## THE PROBLEM
Which lines in the rows below contain the word "wrist"? Copy each of them, treating the match as case-sensitive.

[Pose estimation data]
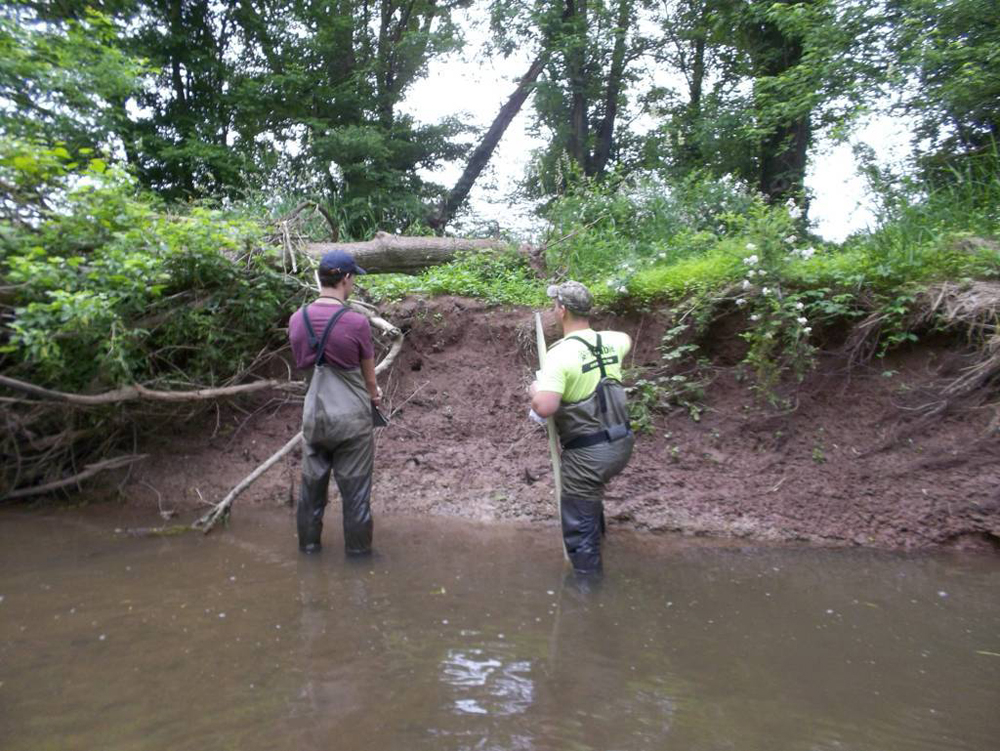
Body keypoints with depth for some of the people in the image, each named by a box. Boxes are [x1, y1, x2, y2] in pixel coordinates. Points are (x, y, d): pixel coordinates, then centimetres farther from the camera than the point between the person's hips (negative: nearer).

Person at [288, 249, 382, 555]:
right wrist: (373, 395, 19)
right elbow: (368, 373, -4)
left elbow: (303, 364, 8)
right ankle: (357, 548, 21)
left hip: (314, 414, 5)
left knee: (312, 483, 18)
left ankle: (308, 543, 33)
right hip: (351, 417, -4)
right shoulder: (356, 322, -17)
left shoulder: (297, 319, -2)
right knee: (354, 487, 9)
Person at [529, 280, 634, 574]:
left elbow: (545, 408, -31)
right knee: (592, 488, 37)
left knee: (579, 528, 8)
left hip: (587, 454, -8)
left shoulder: (560, 354, -21)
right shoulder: (610, 341, 0)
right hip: (621, 444, 8)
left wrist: (534, 390, -9)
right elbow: (626, 340, 27)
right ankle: (597, 531, 58)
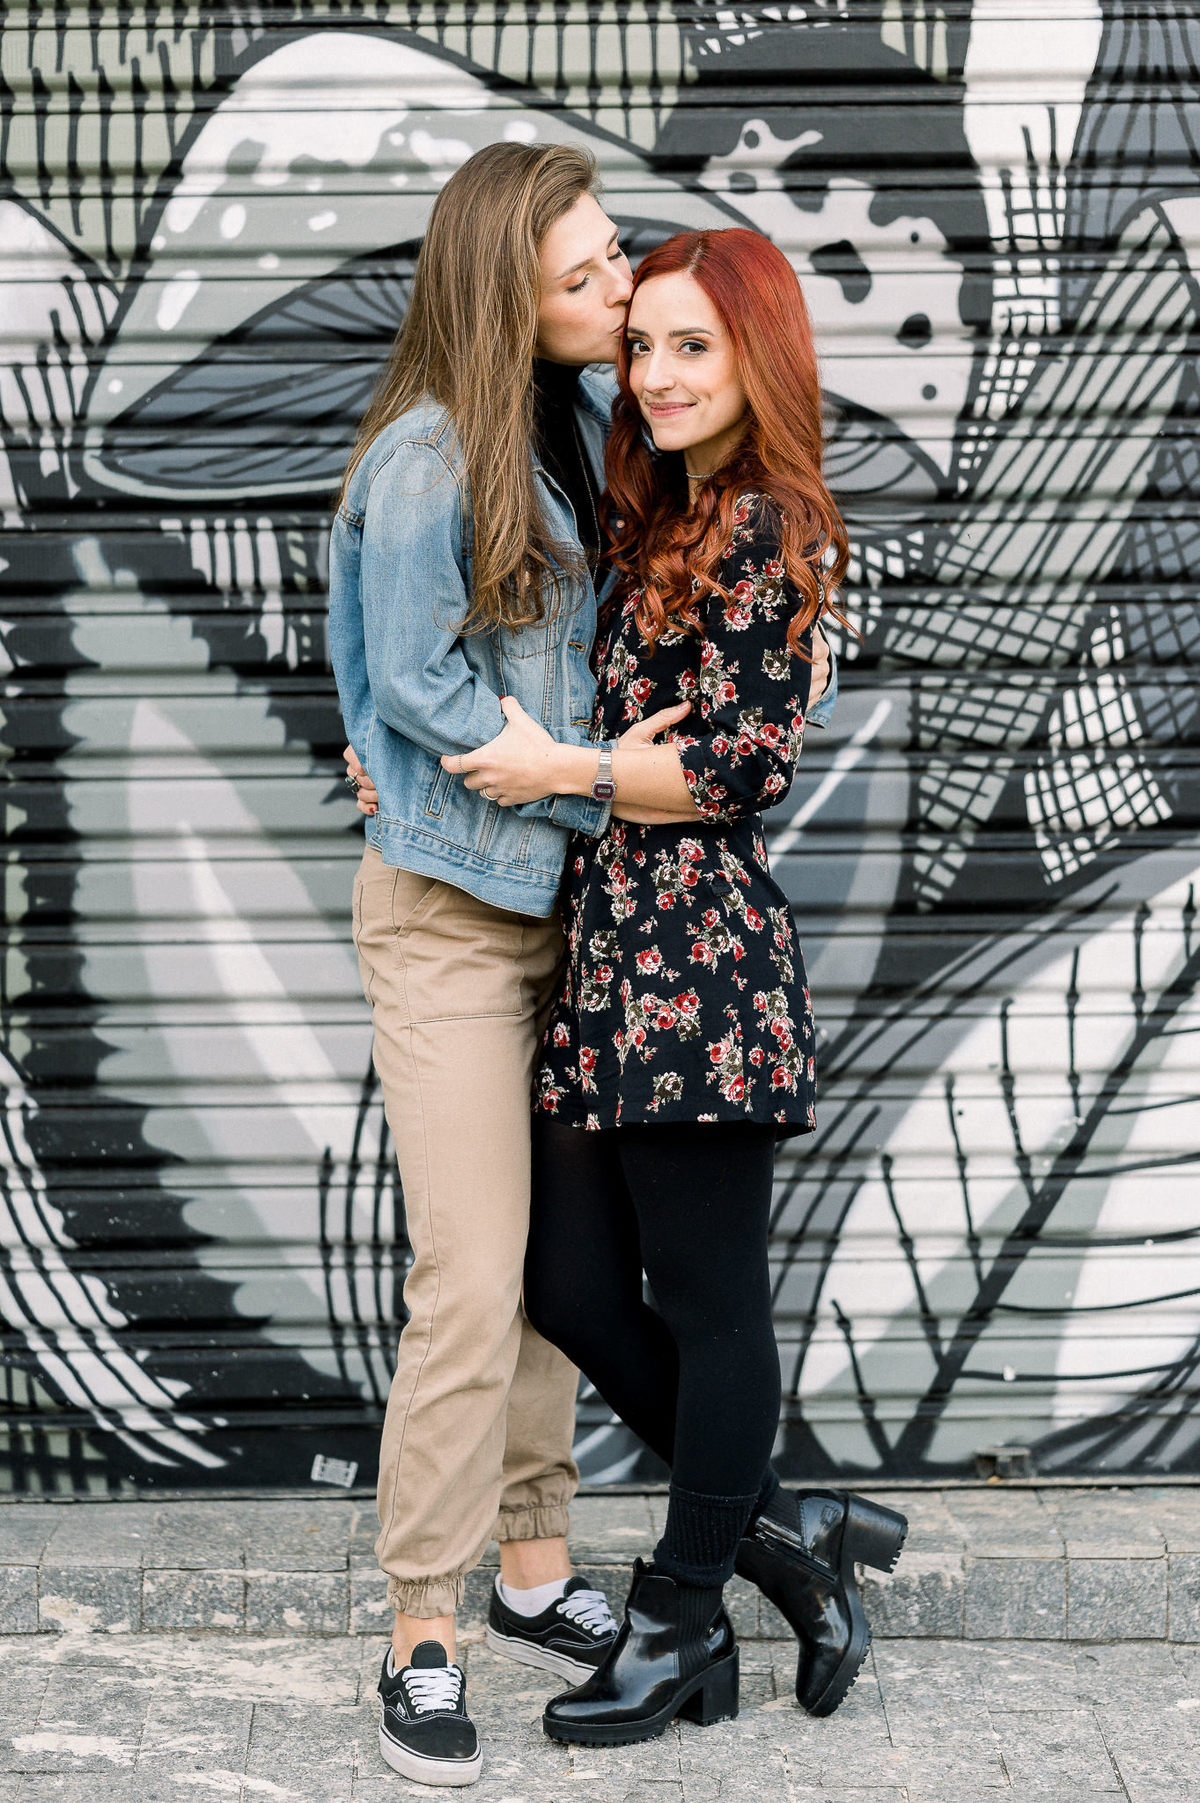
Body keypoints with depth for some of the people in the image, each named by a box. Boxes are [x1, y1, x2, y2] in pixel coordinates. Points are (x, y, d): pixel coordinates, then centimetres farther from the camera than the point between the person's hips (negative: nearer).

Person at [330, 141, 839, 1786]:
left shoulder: (590, 416, 7)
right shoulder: (428, 458, -15)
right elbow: (416, 691, -14)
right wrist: (595, 781, -11)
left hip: (562, 895, 7)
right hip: (451, 908, -7)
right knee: (471, 1286, -7)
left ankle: (534, 1580, 24)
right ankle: (421, 1643, 5)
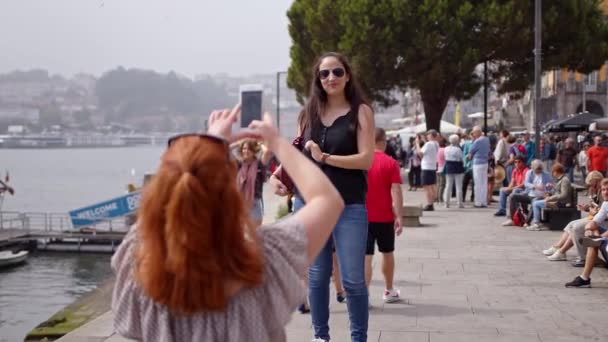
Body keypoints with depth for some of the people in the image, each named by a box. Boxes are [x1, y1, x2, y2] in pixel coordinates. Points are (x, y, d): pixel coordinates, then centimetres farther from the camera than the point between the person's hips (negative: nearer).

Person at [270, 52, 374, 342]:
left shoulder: (361, 111, -2)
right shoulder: (309, 112, 9)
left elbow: (366, 159, -11)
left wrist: (324, 157, -17)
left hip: (349, 206, -4)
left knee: (353, 278, -3)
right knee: (316, 275, 11)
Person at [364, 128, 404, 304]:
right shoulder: (390, 163, -6)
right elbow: (396, 191, -11)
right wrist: (398, 216, -8)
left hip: (364, 216, 0)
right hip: (385, 217, 0)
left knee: (366, 256, -3)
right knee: (387, 253, 18)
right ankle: (389, 291, 31)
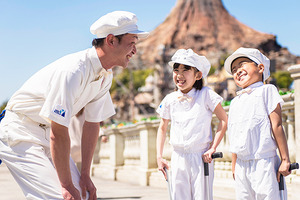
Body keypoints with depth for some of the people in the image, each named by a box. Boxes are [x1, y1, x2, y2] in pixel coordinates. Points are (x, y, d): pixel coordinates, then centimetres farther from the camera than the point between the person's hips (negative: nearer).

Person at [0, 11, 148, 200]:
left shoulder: (106, 76, -1)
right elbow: (58, 133, -28)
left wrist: (85, 175, 2)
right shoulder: (73, 70, -29)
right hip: (20, 133, -9)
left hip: (47, 133, 9)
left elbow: (92, 124, 4)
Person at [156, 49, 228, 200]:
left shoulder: (206, 95, -6)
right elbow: (162, 128, 16)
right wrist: (159, 157, 10)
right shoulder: (170, 100, 4)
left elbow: (224, 120, -5)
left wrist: (212, 148, -11)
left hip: (201, 158, -3)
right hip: (178, 158, 3)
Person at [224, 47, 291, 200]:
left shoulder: (266, 91, 0)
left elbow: (276, 125, -5)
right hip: (242, 165, 6)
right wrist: (234, 166, 19)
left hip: (263, 162, -6)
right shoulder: (235, 102, 18)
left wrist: (285, 159, -9)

## SOLUTION BELOW
right wrist: (373, 395, 19)
left wrist: (534, 390, -9)
right wrist: (595, 781, -11)
left wrist: (324, 157, -17)
right wrist: (398, 216, -8)
left wrist: (85, 175, 2)
right wrist: (159, 157, 10)
left wrist: (212, 148, -11)
right wrist: (234, 166, 19)
left wrist: (285, 159, -9)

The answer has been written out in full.